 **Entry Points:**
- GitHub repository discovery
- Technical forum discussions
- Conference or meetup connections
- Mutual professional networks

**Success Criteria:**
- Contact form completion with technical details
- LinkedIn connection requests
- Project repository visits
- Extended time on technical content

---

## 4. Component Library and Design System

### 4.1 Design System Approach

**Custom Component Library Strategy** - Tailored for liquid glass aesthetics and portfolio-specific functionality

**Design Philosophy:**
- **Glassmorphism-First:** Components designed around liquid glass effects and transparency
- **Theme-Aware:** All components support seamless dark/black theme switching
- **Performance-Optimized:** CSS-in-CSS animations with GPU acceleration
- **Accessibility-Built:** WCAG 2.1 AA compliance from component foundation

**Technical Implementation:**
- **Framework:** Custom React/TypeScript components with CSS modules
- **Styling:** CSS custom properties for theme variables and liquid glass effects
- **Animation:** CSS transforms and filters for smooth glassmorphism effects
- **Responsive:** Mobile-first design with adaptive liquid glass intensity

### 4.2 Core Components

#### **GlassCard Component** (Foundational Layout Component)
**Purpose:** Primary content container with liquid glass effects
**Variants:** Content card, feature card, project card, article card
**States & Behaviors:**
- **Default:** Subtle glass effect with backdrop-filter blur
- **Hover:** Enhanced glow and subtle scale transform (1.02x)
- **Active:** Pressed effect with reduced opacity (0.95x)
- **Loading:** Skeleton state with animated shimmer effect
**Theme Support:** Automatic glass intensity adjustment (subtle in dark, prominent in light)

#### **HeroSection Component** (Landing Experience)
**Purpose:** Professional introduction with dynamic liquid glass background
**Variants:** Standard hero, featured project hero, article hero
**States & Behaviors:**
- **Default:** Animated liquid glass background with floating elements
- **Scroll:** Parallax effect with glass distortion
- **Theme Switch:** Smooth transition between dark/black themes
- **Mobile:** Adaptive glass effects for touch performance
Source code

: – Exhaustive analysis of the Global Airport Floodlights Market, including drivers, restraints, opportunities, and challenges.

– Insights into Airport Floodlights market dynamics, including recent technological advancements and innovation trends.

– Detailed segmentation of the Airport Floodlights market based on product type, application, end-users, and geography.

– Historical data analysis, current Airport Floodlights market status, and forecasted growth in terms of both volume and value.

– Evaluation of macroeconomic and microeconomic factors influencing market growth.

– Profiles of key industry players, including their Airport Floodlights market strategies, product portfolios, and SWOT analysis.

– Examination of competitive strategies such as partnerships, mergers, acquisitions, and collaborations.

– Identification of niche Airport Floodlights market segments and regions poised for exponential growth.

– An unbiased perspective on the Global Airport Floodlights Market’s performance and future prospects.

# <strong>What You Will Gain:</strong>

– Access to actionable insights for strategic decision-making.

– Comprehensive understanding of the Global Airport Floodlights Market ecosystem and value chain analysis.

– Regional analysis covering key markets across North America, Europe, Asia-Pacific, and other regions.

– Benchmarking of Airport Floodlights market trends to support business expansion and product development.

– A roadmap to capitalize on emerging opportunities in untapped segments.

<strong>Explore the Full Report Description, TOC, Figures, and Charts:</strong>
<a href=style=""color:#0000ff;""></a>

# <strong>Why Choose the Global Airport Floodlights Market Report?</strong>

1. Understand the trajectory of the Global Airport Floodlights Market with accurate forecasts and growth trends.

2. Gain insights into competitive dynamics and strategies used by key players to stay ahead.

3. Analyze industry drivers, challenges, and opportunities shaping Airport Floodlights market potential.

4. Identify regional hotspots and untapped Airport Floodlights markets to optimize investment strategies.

--

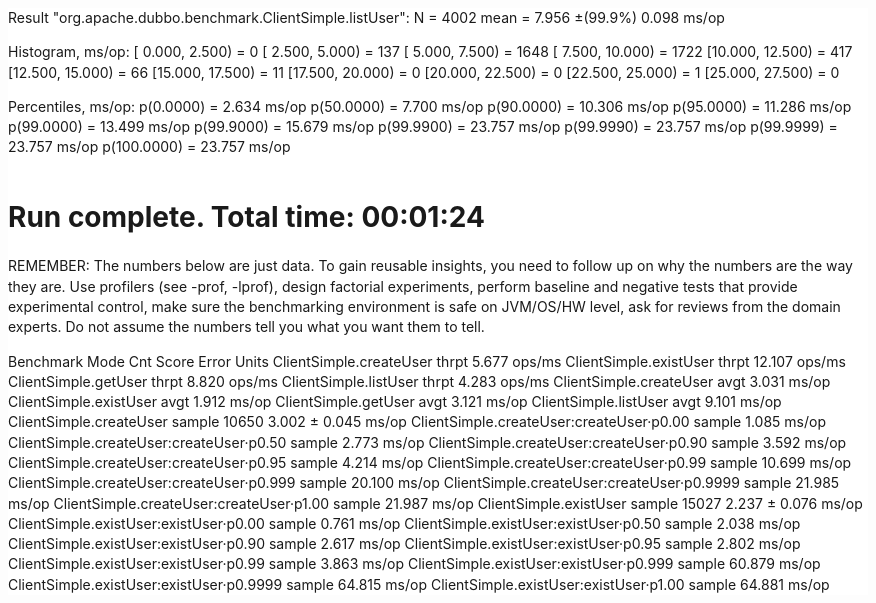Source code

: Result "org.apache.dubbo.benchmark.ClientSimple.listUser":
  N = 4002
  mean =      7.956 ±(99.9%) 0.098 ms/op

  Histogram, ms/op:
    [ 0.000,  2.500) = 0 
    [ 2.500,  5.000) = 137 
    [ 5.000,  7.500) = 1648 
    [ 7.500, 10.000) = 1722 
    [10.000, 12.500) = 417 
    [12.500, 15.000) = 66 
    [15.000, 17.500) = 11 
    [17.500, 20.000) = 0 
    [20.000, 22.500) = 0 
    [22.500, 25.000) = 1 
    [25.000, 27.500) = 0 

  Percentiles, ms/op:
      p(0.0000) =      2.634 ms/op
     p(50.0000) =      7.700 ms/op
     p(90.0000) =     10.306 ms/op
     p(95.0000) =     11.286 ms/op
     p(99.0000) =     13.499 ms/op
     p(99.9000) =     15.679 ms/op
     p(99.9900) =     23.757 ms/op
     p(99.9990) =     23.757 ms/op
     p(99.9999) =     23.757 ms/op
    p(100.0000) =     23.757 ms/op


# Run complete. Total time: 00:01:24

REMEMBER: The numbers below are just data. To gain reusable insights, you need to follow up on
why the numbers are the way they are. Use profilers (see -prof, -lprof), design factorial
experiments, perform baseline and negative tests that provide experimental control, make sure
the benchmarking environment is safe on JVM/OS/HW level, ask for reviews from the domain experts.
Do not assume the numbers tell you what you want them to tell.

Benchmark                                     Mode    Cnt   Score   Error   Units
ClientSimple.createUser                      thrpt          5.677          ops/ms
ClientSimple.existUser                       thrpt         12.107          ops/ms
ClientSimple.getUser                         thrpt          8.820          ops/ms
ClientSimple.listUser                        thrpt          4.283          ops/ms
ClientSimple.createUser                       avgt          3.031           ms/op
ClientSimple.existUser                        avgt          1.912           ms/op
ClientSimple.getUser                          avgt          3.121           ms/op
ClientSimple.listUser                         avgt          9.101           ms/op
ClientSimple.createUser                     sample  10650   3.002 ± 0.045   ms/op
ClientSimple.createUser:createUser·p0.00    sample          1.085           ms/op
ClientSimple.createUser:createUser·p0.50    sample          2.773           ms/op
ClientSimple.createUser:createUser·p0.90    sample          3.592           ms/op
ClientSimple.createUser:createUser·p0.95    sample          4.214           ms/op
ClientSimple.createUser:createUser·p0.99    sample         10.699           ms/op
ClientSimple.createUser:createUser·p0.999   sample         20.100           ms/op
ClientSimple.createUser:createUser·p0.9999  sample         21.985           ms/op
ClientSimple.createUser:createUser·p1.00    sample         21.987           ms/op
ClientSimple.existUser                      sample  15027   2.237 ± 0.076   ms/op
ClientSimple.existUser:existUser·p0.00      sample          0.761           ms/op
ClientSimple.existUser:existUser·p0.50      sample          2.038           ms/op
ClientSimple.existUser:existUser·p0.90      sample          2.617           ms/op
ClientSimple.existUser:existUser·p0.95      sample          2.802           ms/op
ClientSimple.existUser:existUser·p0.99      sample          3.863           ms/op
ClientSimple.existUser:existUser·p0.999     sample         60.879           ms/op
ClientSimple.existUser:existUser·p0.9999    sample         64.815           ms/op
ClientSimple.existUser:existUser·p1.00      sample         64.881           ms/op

* * *

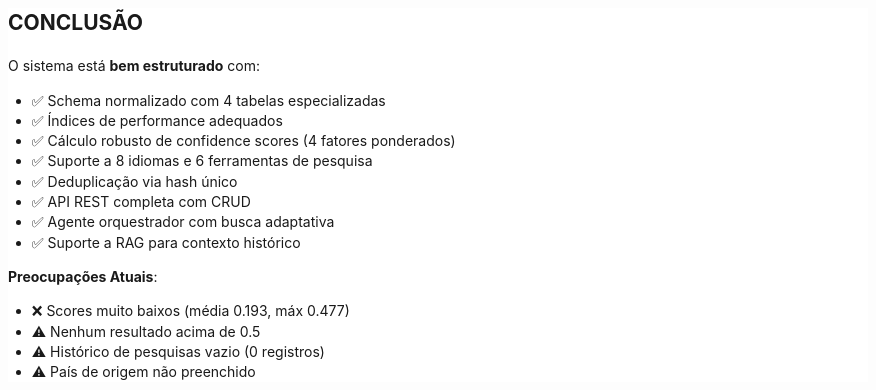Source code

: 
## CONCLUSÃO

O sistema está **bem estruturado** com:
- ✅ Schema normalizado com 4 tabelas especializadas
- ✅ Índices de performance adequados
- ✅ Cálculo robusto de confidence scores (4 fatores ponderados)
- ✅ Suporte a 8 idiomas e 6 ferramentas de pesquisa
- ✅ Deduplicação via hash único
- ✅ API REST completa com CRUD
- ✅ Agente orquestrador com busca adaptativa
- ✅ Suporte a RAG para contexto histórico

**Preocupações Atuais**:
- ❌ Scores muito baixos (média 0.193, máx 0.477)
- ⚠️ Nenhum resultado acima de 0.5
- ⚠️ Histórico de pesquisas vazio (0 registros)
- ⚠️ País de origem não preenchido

_PROBLEM:_
Rewrite the material from the line with "# <strong>Why Choose" to the line with "2. Gain insights", changing "key players" to "leading players" and leaving everything else in those lines as it is.

_SOLUTION TO THE PROBLEM:_
# <strong>Why Choose the Global Airport Floodlights Market Report?</strong>

1. Understand the trajectory of the Global Airport Floodlights Market with accurate forecasts and growth trends.

2. Gain insights into competitive dynamics and strategies used by leading players to stay ahead.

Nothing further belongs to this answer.